### LISTED ENTRIES
• • • •
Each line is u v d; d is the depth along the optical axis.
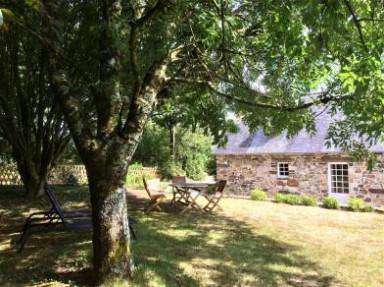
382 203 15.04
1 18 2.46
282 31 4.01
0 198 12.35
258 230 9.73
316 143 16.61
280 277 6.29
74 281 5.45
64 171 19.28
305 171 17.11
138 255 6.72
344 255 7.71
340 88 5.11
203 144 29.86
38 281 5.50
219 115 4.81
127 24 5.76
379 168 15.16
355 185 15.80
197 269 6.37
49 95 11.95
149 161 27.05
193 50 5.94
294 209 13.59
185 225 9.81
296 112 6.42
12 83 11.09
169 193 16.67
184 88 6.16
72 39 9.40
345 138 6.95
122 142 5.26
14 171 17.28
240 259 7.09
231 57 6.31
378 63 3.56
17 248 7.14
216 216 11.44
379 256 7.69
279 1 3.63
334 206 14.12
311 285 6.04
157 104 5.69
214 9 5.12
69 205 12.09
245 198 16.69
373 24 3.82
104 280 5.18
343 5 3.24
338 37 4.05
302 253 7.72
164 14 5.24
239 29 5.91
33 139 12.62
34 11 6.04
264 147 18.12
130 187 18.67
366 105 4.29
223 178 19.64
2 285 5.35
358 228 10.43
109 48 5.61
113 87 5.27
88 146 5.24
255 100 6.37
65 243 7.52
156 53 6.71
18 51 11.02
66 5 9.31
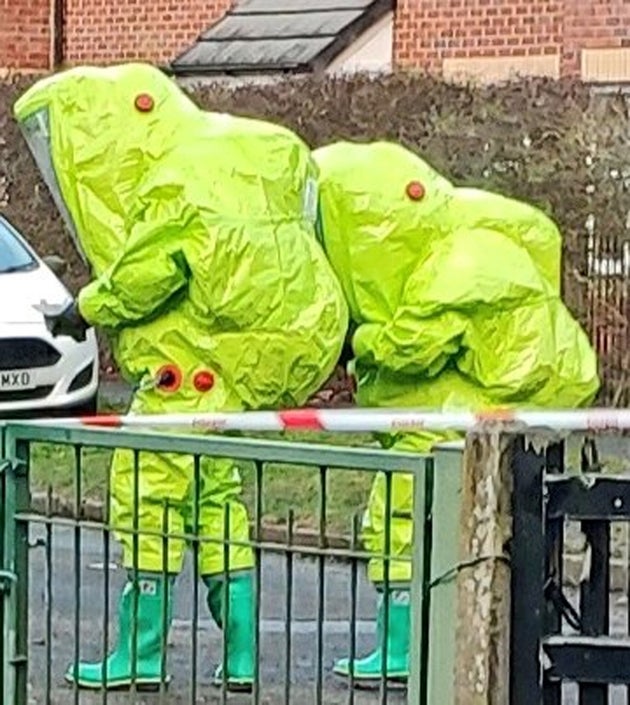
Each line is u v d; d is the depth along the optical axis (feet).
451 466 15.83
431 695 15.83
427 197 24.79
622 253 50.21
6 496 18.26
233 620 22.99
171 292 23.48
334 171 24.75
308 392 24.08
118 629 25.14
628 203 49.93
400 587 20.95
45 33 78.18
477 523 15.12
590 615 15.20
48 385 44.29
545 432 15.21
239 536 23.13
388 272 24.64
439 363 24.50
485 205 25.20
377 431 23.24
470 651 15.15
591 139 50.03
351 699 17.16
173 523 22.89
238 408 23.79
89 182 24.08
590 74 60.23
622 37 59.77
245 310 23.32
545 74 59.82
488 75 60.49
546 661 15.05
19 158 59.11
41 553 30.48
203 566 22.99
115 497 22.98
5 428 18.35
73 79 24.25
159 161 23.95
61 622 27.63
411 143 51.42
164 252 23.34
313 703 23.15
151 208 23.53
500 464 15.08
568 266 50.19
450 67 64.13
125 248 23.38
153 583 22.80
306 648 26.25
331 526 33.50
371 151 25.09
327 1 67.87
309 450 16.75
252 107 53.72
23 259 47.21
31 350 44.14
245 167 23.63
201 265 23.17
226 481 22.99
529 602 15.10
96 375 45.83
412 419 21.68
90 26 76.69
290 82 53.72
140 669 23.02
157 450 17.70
• • • •
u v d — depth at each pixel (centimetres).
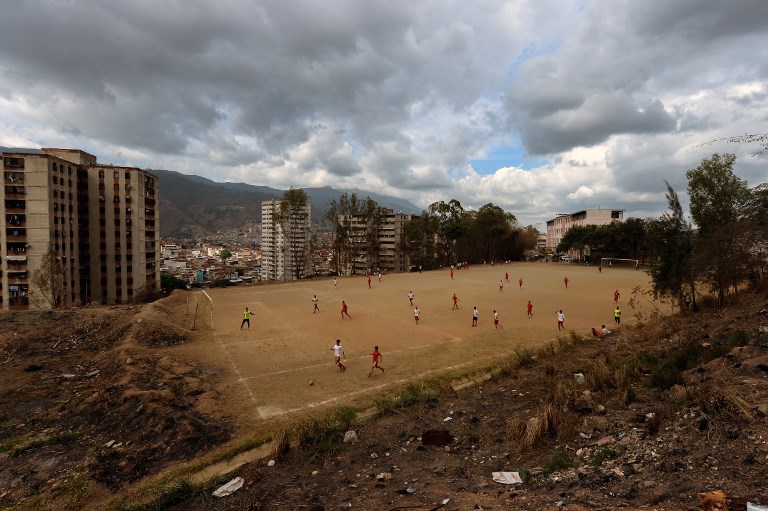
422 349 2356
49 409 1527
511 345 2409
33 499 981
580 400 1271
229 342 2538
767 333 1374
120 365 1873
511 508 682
• • • •
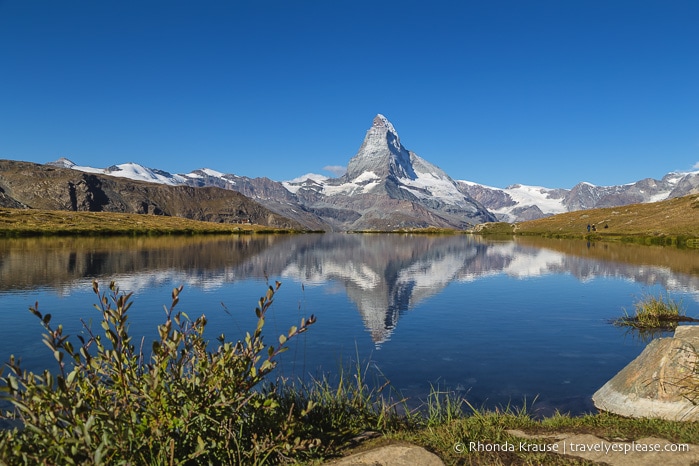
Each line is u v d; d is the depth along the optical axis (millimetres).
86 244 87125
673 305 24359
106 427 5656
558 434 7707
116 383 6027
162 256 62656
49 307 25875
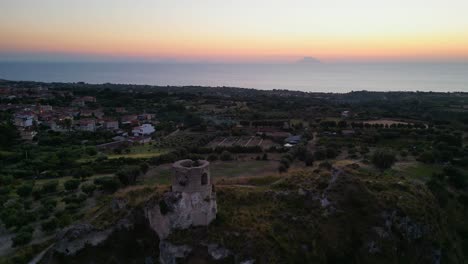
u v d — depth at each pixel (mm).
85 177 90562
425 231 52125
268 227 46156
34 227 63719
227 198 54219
• • • •
### ABOUT THIS EXERCISE
Across the data, pull every line containing the string "depth".

### EXERCISE RESPONSE
Each line is u v d; d is the depth along the optical axis.
Each line is u v d; d is the depth along the optical axis (feet).
u v d — depth at each pixel (centimetres).
Each line is u v d; d is the depth along the optical axis (millimetres).
u v d — depth at each pixel (mm).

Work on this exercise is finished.